The goal, Fahey said, was to get a board with any member who could step in and run the bank, in the time it took for the stock ticker to crawl across the screen, if need be.

Tanner hit that job description, Fahey said, and the board of directors photograph confirmed it.  

There Rita would be, Fahey said, surrounded by men in dark suits and power ties who towered over her.

When it came to business acumen and community bona fides, though, she was at eye level and beyond, Fahey said.

“She wanted to show that there was a female presence on the board of this local bank and that she had a contribution,” he said.

“I always called her a ‘thought-leader’ on the board,” he continued.

“When she talked during meetings, everyone listened.”

Take me to my new home, country roads

Tanner, who grew up in Chicago, listened to her heart during that winter break outing to Miami Beach, when, as a student taking a respite from her classes at Northwestern University, she met her husband-to-be, Stephen Tanner, of Morgantown.

She traded the flat expanses of the Midwest for the compacted mountains of Appalachia.

The newlyweds set about making a life here. Stephen went to work as a certified public accountant and Rita went back to school, earning a degree from WVU while raising their five children.

Life for Rita Tanner wasn’t just at the kitchen table or PTA meeting. It was an at-large endeavor, also.

Besides Centra, she served on numerous boards and community outreach organizations across the region, including the League of Women voters, where she worked for the passage of the Equal Rights Amendment in 1972.

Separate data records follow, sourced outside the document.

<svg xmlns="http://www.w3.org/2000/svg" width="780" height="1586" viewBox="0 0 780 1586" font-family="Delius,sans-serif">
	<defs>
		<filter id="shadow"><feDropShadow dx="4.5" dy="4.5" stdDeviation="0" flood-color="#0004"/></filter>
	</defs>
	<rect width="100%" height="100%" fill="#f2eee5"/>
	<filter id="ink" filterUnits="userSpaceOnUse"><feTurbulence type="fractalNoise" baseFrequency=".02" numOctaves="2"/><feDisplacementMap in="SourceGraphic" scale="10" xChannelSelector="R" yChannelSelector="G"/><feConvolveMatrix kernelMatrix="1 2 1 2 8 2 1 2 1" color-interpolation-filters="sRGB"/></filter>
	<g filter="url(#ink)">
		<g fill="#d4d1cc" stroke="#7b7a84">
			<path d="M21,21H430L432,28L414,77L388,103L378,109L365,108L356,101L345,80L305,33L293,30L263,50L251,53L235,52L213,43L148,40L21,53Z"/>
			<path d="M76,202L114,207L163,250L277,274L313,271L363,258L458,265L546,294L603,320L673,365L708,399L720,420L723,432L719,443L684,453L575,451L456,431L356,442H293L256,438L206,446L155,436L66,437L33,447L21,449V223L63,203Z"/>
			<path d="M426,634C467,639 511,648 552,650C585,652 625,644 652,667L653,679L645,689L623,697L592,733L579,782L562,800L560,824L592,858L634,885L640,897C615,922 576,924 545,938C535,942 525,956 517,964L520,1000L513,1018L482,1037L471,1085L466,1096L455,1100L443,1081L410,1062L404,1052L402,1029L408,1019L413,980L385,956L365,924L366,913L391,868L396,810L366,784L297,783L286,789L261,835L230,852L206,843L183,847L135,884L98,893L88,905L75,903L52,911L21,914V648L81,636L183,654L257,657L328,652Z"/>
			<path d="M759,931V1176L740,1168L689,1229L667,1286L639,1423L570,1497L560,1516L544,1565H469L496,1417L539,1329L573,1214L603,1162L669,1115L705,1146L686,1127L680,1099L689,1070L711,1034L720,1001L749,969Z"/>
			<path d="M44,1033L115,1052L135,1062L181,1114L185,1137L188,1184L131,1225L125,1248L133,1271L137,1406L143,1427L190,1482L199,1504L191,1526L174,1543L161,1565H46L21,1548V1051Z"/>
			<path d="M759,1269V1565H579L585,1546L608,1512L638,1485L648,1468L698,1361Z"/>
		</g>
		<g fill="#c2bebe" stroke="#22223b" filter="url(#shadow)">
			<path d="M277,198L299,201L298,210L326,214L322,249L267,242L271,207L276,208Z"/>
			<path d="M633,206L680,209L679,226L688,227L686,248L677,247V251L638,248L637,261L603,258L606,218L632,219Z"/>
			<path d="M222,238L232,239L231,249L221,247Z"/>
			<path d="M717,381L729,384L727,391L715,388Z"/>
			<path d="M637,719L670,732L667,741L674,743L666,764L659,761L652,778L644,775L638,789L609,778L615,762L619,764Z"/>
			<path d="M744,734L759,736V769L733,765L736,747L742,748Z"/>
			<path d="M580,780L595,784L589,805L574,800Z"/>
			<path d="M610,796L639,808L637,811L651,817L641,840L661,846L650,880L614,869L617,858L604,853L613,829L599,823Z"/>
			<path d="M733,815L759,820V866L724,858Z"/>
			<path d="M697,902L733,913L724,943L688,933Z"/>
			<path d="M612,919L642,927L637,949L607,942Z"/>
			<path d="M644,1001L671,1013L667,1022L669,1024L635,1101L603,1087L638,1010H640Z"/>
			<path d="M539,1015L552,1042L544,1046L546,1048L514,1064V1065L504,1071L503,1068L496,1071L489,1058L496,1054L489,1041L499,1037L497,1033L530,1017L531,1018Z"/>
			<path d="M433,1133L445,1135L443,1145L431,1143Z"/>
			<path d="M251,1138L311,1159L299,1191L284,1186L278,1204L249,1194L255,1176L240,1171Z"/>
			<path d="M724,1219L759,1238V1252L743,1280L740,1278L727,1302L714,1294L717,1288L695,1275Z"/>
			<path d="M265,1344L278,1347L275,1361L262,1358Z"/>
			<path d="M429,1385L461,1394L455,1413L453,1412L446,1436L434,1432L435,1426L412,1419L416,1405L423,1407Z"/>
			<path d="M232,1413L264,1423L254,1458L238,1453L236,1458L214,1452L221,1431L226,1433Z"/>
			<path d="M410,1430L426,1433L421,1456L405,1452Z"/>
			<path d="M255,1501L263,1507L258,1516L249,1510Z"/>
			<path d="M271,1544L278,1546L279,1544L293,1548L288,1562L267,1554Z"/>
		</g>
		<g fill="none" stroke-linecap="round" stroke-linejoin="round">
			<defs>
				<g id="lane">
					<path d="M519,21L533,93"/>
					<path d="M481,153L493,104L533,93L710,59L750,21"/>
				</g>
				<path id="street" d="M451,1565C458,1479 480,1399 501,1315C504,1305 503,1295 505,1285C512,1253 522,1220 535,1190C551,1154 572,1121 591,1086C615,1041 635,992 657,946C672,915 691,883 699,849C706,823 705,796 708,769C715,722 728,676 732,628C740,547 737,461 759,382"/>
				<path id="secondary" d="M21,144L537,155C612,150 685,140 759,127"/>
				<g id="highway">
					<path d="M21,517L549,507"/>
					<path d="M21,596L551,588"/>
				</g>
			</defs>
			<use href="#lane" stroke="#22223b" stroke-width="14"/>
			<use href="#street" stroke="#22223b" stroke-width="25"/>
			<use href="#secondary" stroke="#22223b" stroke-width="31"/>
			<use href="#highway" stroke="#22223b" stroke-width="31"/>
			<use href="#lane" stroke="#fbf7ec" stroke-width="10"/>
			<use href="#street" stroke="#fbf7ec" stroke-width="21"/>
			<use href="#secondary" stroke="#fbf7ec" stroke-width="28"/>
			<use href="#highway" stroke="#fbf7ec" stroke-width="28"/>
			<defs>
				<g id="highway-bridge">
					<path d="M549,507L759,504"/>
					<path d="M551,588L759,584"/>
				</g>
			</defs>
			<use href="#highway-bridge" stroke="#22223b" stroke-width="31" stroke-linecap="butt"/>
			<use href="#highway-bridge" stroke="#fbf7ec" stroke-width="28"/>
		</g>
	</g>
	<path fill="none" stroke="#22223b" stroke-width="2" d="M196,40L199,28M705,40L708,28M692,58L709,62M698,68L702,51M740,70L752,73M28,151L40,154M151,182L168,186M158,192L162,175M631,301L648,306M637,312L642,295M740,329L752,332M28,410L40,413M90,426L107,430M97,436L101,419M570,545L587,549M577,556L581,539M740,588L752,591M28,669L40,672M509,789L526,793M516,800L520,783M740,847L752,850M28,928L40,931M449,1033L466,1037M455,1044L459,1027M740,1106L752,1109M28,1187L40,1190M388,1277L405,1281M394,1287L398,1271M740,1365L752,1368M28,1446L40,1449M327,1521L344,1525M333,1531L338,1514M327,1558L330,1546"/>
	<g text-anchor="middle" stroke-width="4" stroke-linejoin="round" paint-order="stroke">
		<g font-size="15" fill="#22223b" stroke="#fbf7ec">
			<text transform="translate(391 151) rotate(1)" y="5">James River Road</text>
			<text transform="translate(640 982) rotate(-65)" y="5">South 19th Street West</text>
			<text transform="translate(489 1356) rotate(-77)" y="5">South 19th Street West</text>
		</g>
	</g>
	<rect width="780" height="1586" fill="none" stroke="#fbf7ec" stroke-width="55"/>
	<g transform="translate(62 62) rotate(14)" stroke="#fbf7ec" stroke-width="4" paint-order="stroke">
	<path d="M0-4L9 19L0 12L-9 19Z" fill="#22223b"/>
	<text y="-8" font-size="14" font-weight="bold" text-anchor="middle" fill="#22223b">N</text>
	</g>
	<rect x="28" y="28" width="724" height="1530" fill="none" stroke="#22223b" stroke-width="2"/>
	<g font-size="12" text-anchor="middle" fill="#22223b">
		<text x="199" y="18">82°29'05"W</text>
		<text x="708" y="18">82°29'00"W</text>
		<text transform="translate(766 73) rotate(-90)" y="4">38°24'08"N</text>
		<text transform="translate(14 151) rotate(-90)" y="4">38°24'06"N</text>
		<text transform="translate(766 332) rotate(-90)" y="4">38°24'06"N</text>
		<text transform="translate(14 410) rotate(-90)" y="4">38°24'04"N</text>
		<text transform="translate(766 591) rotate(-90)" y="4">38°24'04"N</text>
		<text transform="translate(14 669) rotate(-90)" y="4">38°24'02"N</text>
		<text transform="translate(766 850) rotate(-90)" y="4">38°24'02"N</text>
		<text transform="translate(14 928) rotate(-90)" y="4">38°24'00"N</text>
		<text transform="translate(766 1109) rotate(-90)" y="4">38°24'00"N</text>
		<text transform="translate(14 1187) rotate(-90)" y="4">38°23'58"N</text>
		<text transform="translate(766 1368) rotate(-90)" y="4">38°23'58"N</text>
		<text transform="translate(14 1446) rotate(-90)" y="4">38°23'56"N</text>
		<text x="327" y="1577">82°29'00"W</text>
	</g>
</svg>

When it came time for the inevitable fundraising campaign, she was equally sly.

Instead of the hard-sell, Fahey said, Tanner was more cerebral.

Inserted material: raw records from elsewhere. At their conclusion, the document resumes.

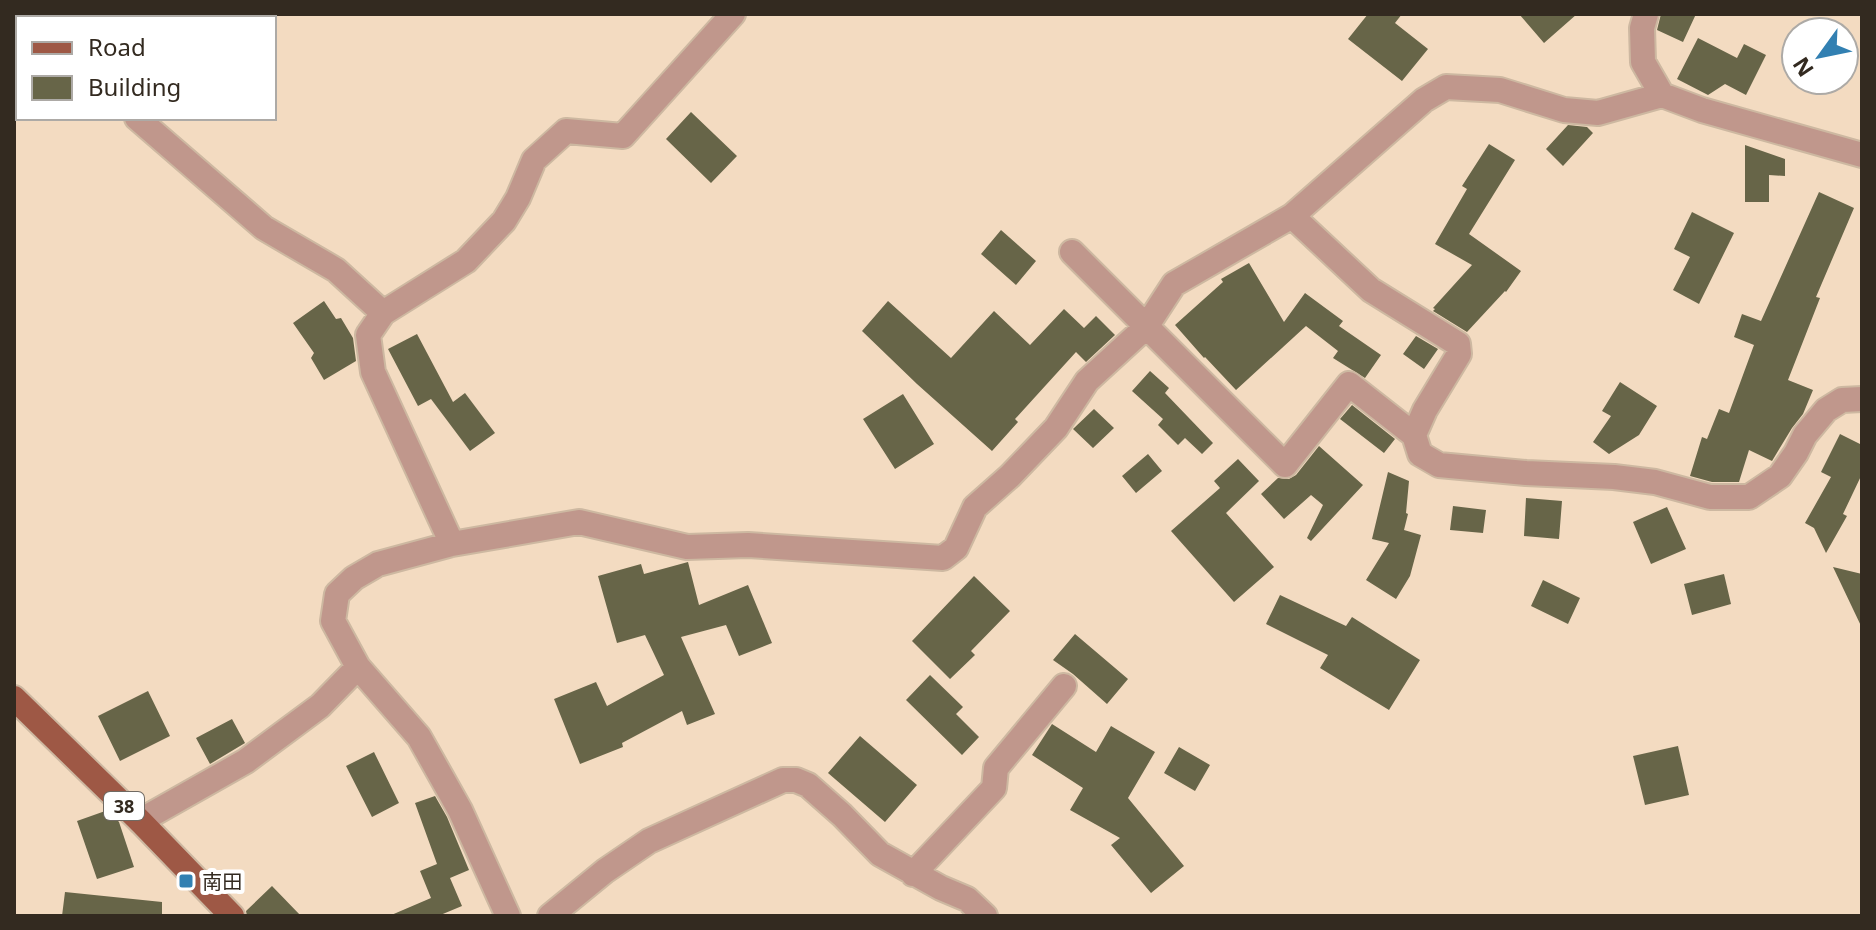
<svg xmlns="http://www.w3.org/2000/svg" width="1876" height="930" viewBox="0 0 1876 930" font-family="'Noto Sans','Noto Sans JP',sans-serif">
<rect width="100%" height="100%" fill="#f3dbc1"/>
<path fill="#676548" d="M1368,14h34l-7,9 33,26 -26,32 -54,-42z
M1519,14h58l-33,29z
M1661,14h35l-13,28 -26,-12z
M1698,38l39,20 7,-14 22,11 -20,40 -21,-11 -17,11 -31,-16z
M691,112l46,44 -26,27 -45,-44z
M1568,125l19,2 6,6 -30,33 -17,-17z
M1489,144l26,16 -46,74 52,37 -15,21 -1,-1 -38,41 -34,-21 2,-2 -2,-1 39,-43 -37,-21 32,-55 -5,-3z
M1745,145l40,14v17l-16,-1v27h-24z
M1819,192l35,16 -38,89 4,1 -32,82 25,10 -10,24 -11,14 -20,33 -23,-11 -10,32h-27l-22,-6 12,-39 5,2 12,-30 10,4 25,-68 -20,-8 8,-23 19,7z
M1692,212l42,21 -35,71 -26,-14 17,-33 -16,-8z
M1001,230l35,31 -20,24 -35,-31z
M1249,263l35,59 21,-29 38,28 -4,5 42,29 -16,23 -32,-20 5,-7 -32,-25 -70,64 -31,-33 -1,1 -29,-33 48,-43 -2,-3z
M324,301l12,18 5,-1 12,20 3,23 -32,19 -13,-22 3,-5 -21,-30z
M888,301l63,57 43,-47 36,34 34,-36 20,19 12,-12 19,19 -29,27 -10,-10 -61,67 3,3 -26,29 -75,-67 -55,-53z
M417,334l36,68 12,-9 30,40 -25,18 -39,-52 -13,7 -30,-57z
M1416,336l22,13 -14,20 -21,-15z
M1150,371l19,17 -4,5 48,50 -11,11 -17,-16 -7,7 -20,-20 5,-6 -31,-28z
M1620,382l37,24 -18,29 -30,19 -16,-12 18,-26 -9,-5z
M903,394l31,50 -39,25 -32,-50z
M1352,405l43,34 -11,14 -44,-34z
M1094,409l20,19 -21,20 -20,-19z
M1840,434l22,11v29l-19,40 4,2 -21,37 -12,-25 -9,-5 26,-46 -10,-5z
M1319,446l44,39 -52,56 -4,-3 16,-33 -12,-10 -27,24 -23,-25 17,-16 11,1 7,-4z
M1148,454l14,17 -26,22 -14,-17z
M1238,459l21,22 -33,32 48,54 -40,35 -63,-71 49,-43 -6,-7z
M1388,472l21,9 -3,32 2,1 -4,16 17,5 -11,41 -14,23 -30,-19 23,-37 -17,-4z
M1526,498l36,3 -3,38 -35,-3z
M1453,506l33,4 -3,23 -33,-3z
M1667,507l19,42 -35,15 -18,-42z
M688,562l11,43 49,-20 24,58 -33,13 -13,-31 -45,12 34,77 -28,11 -5,-14 -60,32 1,4 -43,17 -26,-65 42,-17 11,24 57,-31 -19,-40 -28,8 -19,-67 43,-12 3,10z
M1833,567l29,7v54z
M1724,574l7,30 -39,11 -8,-31z
M974,576l36,35 -39,40 4,4 -25,24 -38,-38z
M1543,580l37,18 -12,26 -37,-18z
M1280,595l66,31 6,-9 68,43 -31,50 -69,-42 8,-13 -62,-31z
M1075,634l53,45 -21,25 -34,-30 -20,-14z
M930,675l33,32 -7,7 23,23 -17,18 -56,-55z
M148,691l22,45 -50,25 -22,-45z
M232,719l13,24 -35,21 -14,-26z
M1052,724l44,28 15,-26 44,26 -27,46 56,68 -33,27 -40,-48 9,-7 -50,-28 13,-22 -51,-33z
M860,736l57,49 -32,37 -57,-49z
M1678,746l11,49 -44,10 -12,-49z
M1179,747l31,18 -15,26 -31,-18z
M374,752l25,51 -27,14 -26,-51z
M435,796l12,21 22,53 -19,8 12,28 -24,10h-49l42,-18 -11,-27 17,-7 -22,-61z
M108,810l11,12 15,45 -37,12 -20,-58z
M272,886l29,30h-54l-1,-5z
M65,892l97,10v14h-100z"/>
<g fill="none" stroke-linecap="round" stroke-linejoin="round">
<g stroke="#cdb8a1" stroke-width="28">
<path id="minor" d="M22,14l5,4
M1646,14l-4,14 1,34 19,33
M137,118l127,110 72,42 47,43
M1292,216l79,74 87,54 1,10 -34,56 -11,25 6,19 19,11 87,8 88,4 41,5 55,15h39l31,-21 16,-23 9,-18 21,-25 16,-10 20,-1
M1072,252l213,213 64,-81 65,51
M452,544l-79,-172 -5,-37 15,-22 83,-52 38,-40 14,-23 16,-38 32,-29 57,5 110,-122
M358,667l61,70 41,73 48,106
M140,821l106,-60 74,-55 38,-39 -25,-46 4,-27 17,-16 24,-14 74,-20 127,-22 108,25 61,-2 195,13 13,-10 19,-41 35,-31 46,-48 31,-47 59,-54 28,-43 118,-68 132,-116 22,-13 54,3 64,20 34,3 64,-18 40,15 160,45
M913,874l81,-86 2,-20 68,-82
M550,916l55,-45 44,-30 134,-61h13l12,5 34,30 38,39 61,34 26,11 18,17"/>
</g>
<g stroke="#cdb8a1" stroke-width="28">
<path id="major" d="M14,698l126,123 92,95"/>
</g>
<use href="#minor" stroke="#c0978c" stroke-width="24"/>
<use href="#major" stroke="#9e5845" stroke-width="24"/>
</g>
<rect fill="#3280b2" stroke="#fff" stroke-width="3" x="178" y="873" width="16" height="16" rx="4"/>
<g text-anchor="middle" dominant-baseline="central" stroke-width="8" stroke-linejoin="round" paint-order="stroke">
<rect fill="#fff" stroke="#706a63" stroke-width="2" x="104" y="792" width="40" height="28" rx="6"/>
<g font-size="18" font-weight="bold" fill="#332a20">
<text x="124" y="806">38</text>
</g>
<g font-size="20" fill="#332a20" stroke="#fff" text-anchor="start">
<text x="202" y="881">南田</text>
</g>
</g>
<rect width="1876" height="930" fill="none" stroke="#332a20" stroke-width="32"/>
<rect x="16" y="16" width="260" height="104" fill="#ffffff" stroke="#adaaa6" stroke-width="2"/>
<rect x="32" y="42" width="40" height="12" fill="#9e5845" stroke="#adaaa6" stroke-width="2"/>
<text x="88" y="56" font-size="24" fill="#332a20">Road</text>
<rect x="32" y="76" width="40" height="24" fill="#676548" stroke="#adaaa6" stroke-width="2"/>
<text x="88" y="96" font-size="24" fill="#332a20">Building</text>
<g transform="translate(1820 56) rotate(237)"><circle r="38" fill="#ffffff" stroke="#adaaa6" stroke-width="2"/>
<path d="M0-6L14 30L0 20L-14 30Z" fill="#3280b2"/>
<text y="-12" font-size="22" font-weight="bold" text-anchor="middle" fill="#332a20">N</text>
</g>
</svg>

She would tell the people she was courting for a donation to “Go home and think about it” — or, in other words, to really consider what the organization is really doing for your neighbors.

Those neighbors, especially, who aren’t as fortunate.

“And it worked.”

Of believing and giving back

She and her husband, meanwhile, were active in the Tree of Life synagogue and set up endowments benefiting Morgantown’s art and medical communities, which is how she got to know Bernie Schultz, the former WVU creative arts dean.

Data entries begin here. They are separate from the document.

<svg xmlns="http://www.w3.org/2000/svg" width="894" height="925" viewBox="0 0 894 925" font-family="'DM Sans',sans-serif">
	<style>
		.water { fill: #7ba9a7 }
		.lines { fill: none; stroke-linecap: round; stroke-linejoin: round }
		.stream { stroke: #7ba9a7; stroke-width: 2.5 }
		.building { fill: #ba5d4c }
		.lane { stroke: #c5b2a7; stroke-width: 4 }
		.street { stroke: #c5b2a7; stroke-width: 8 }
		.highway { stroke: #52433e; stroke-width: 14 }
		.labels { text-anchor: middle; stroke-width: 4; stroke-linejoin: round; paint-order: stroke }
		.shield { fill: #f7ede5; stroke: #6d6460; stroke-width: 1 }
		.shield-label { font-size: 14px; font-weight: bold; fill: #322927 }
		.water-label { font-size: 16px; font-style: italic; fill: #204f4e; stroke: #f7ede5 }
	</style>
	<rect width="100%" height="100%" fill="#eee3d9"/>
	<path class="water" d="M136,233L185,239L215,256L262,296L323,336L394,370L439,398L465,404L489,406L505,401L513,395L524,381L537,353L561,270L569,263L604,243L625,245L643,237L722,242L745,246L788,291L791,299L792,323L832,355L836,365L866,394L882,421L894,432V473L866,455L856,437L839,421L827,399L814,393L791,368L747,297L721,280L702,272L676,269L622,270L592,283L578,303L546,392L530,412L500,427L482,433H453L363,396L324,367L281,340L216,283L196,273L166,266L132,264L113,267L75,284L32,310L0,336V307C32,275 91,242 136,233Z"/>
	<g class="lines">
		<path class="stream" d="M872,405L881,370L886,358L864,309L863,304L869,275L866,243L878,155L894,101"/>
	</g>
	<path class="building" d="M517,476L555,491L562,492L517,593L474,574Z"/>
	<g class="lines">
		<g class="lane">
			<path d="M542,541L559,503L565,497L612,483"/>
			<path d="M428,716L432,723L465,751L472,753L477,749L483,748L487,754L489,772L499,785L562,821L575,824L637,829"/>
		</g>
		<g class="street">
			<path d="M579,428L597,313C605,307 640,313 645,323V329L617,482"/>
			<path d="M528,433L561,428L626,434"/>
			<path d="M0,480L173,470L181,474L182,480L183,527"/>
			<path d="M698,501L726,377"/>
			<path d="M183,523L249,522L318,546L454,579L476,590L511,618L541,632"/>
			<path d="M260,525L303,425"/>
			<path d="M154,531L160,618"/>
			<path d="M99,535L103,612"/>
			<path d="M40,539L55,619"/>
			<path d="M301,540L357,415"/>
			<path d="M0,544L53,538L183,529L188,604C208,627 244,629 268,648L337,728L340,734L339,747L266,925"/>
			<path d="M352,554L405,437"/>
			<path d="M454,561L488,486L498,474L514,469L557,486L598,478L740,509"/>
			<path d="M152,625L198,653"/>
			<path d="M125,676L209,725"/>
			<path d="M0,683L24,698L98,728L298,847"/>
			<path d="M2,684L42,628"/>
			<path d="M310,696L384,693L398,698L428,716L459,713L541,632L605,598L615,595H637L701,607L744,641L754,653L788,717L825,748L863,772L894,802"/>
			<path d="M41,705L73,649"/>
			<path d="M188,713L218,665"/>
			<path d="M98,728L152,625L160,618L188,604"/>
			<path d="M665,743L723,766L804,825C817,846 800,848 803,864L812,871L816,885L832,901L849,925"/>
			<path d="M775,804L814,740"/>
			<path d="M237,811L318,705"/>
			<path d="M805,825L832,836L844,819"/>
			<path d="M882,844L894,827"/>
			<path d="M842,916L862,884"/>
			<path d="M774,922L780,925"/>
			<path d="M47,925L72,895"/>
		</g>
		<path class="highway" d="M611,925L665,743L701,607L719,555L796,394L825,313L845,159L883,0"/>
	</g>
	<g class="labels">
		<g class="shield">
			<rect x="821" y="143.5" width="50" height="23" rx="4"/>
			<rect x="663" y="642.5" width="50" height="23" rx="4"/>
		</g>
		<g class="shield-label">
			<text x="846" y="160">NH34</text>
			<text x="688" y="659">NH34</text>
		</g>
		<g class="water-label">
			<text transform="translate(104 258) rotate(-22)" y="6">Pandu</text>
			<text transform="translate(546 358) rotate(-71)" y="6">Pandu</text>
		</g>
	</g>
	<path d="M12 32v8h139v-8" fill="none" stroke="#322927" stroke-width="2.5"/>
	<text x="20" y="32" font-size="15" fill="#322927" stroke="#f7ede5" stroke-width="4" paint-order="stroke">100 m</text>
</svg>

Schultz appreciated her patronage, but it was her personality and sense of place he really celebrated.

“Rita was a citizen of Morgantown and the world,” he said.

“She kept up with current events and she had opinions and observations on everything. She was a blessing.”

Her blessings, the dean said, were reflected in the remarks of her children, grandchildren and everyone else who spoke at her funeral service, which was this past Sunday at the Morgantown Marriott at Waterfront Place.

“They were saying what she said all these years: That you give back to your community, every chance you get.”

Giving back, her banker friend said, also means having, and investing in, faith.

Rita Tanner, he said, was a successful businesswoman who also worked hard for the betterment of her community.

At mid-life, she staked her career with a start-up bank, when, perhaps, others wouldn’t.

“That was her reputation,” Fahey said. “That was her name, but she believed in her community. She really did.”